Wednesday, September 21, 2005

GEOGRAPHY: Staring at Houston: Does Lake Pontchartrain = Galveston Bay?

All we know right now that unless some sort of pool of frigid water bubbles up from the depths of the Gulf of Mexico, the hot surface water temperatures of the Gulf are going to maintain Hurricane Rita as a monster storm. Where ever Rita hits -- and my bets right now are on Brazoria or Galveston counties in Texas ... assuming the high pressure system that’s parked over the Southeast United States doesn’t do anything wacky in the next 72 hours -- it’s going to be bad. Look at what little-ole Tropical Storm Allison did to Houston in 2001 (above).

Some of the forecasts model take the eye of the storm to an area just to the southwest of Galveston. The closer the northeastern quadrant of the eye wall makes it to Galveston, the more devastating Rita will become. Just consider the geography. Behind Galveston sits Galveston Bay, and behind it the miles of bayous and low-lying swampy land that infiltrate Houston, Harris County, more than 5 million people and a 25-mile-long port complex that "is ranked first in the United States in foreign waterborne commerce, second in total tonnage, and sixth in the world." That’s right, more oil refineries that could be knocked off line for months to come ...

But let’s forget the oil and the economic consequences for just a second. Just as the Times-Picayune predicted a dire situation for New Orleans’ worst-case scenario, the Houston Chronicle too has considered its city's "Big One".
Houston's perfect storm would feed on late summer's warm waters as it barreled northward across the Gulf of Mexico, slamming into the coast near Freeport.

WORK TASK. Extend the blog post about Hurricane Rita and the threat to Houston, picking up right after its last sentence.

SUPPLIED MATERIAL.
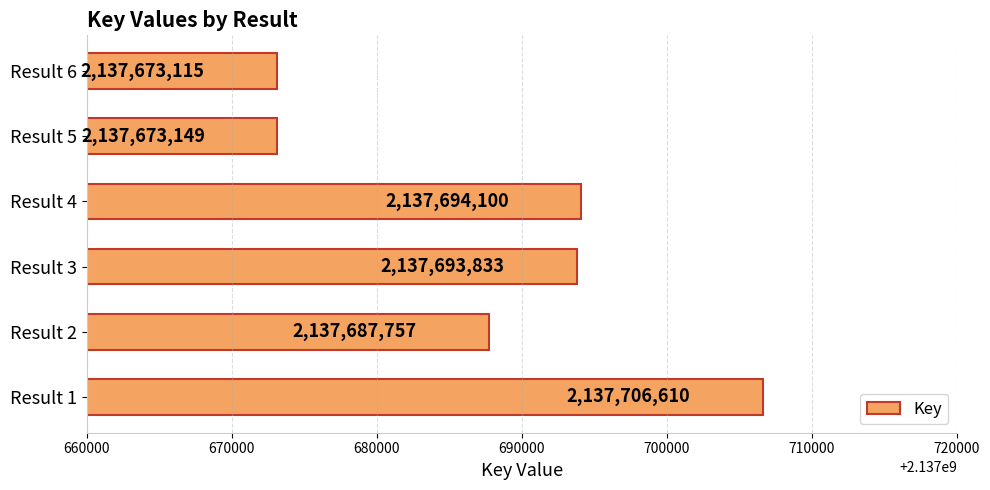

Rank the categories by value from lowest to highest.

Result 6, Result 5, Result 2, Result 3, Result 4, Result 1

TASK RESULT.
A landfall here would allow its powerful upper-right quadrant, where the waves move in the same direction as the storm, to overflow Galveston Bay. Within an hour or two, a storm surge, topping out at 20 feet or more, would flood the homes of 600,000 people in Harris County. The surge also would block the natural drainage of flooded inland bayous and streams for a day or more.
Coastal residents who ignored warnings to flee would have no hope of escape as waters swelled and winds roiled around their homes. Very likely, hundreds, perhaps even thousands, would die.

Sound familiar? Could Rita be a Carla, the post-1900-benchmark storm for the Houston region?

Fortunately, Houston sits slightly above sea level. But for anyone who has been to Houston well knows, it is not a dry place. One thing you will notice while driving the Sam Houston Tollway on the far outskirts of Houston’s exurbs are the great heights of its highway interchanges. Depressed highways don’t do so well in an area with such a high water table, so in grand Texan style, the highway interchanges soar higher than most Midwestern downtowns. It’s an impressive feat of engineering that’ll hopefully lead people away from of harm’s way. But that won’t do much to prevent a massive storm surge from inundating Galveston Bay and the Houston Ship Canal.(I just checked high tide for Saturday morning, and in Galveston Bay, they only seem to be 1.5-2.5 feet. Then again, I am no expert at tidal dynamics. But any high tide timed with a high storm surge is a bad combo.)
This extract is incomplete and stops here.